Finding a new No 6 is the next puzzle. De Silva has made a point of blooding youngsters – Lahiru Udara and Tharindu Ratnayake debuted in the first Test – and another newcomer is on standby. Left-arm-spinning all-rounder Sonal Dinusha, with seven first-class centuries and 99 wickets, is favourite to earn a cap.
“With the wicket the way it is and if we need a spinner, I think Sonal is the best option,” the captain said. “For now there’s a big chance he will play.”
The option of three quicks plus Dinusha’s spin would leave only one specialist slow bowler, risky in Sri Lankan conditions yet consistent with the captain’s broader aim: develop a pace group that can win abroad. Sri Lanka’s seam stocks are healthy on paper, but a tighter domestic calendar and the temptation of spin at home often stall long-term progress. De Silva’s willingness to gamble suggests the management shares his view that hard overs now will pay dividends in England and Australia later in the cycle.
Bangladesh, still licking wounds from a heavy defeat in Sylhet, will not mind if more fast bowling comes their way. They played Dilshan Madushanka well in the opening Test but lost to sustained pressure from the supporting seamers. How they respond to a potentially stronger pace trio could decide the series.

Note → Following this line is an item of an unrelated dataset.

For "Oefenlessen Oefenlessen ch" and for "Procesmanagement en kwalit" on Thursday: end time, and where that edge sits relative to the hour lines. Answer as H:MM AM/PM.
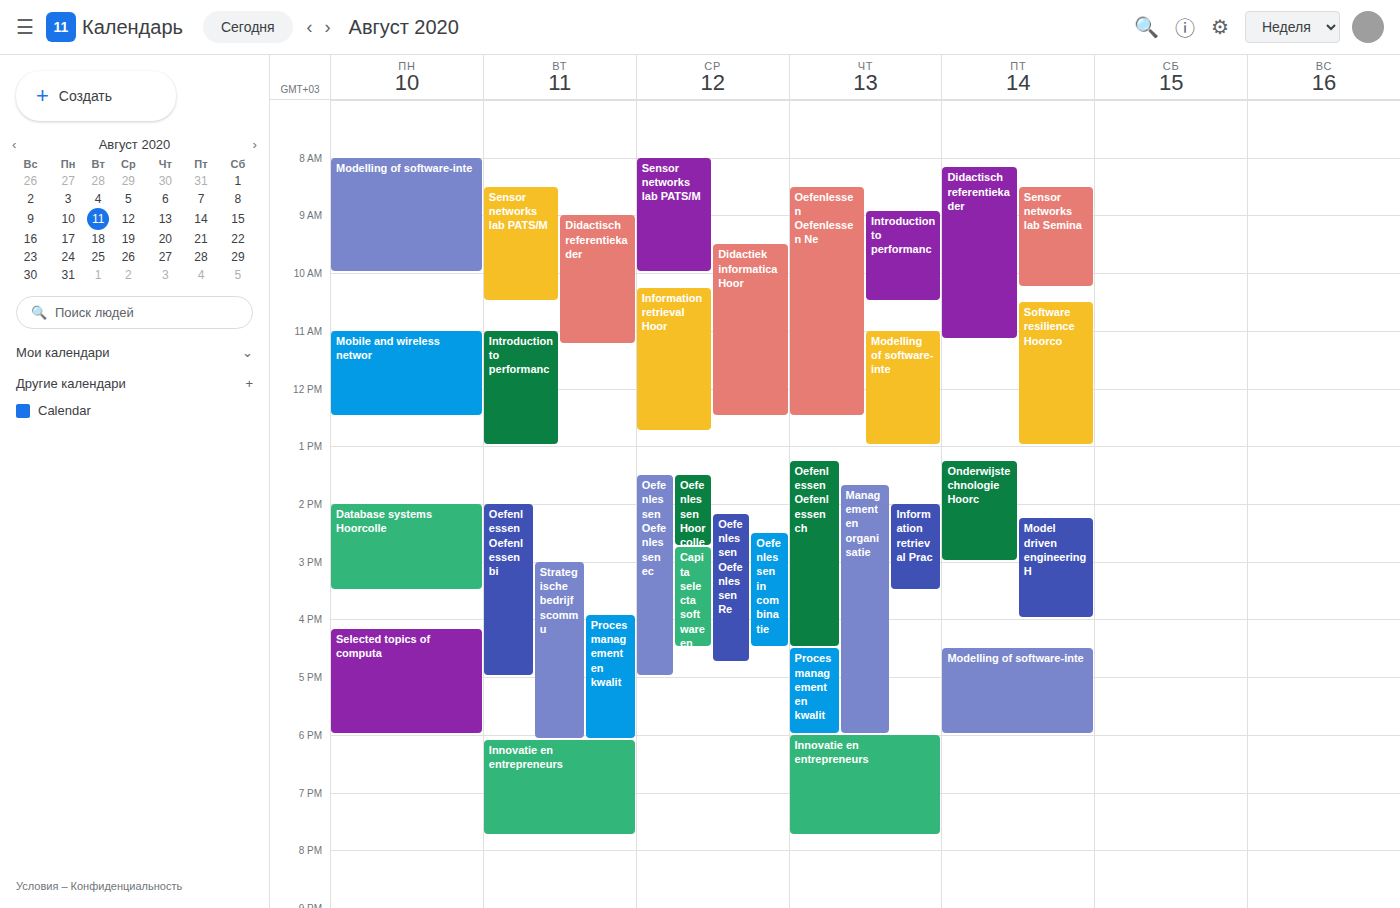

The hosts, meanwhile, have their own motivation: a win would push them up the WTC table before that long winter without red-ball cricket. A defeat would leave Sri Lanka searching for answers during an extended break, and de Silva knows it.
He speaks quietly but with intent, aware that his choices this week – three quicks or two, himself at four, a debutant at six – will shape perceptions of his tenure. For now, the captain seems settled. Conditions might shift overnight, and selection meetings can spring surprises, yet the central theme remains clear. Sri Lanka want their fast bowlers front and centre, even at home, and the skipper has gone on record to say so. The rest of the series narrative will flow from that single, deliberate call.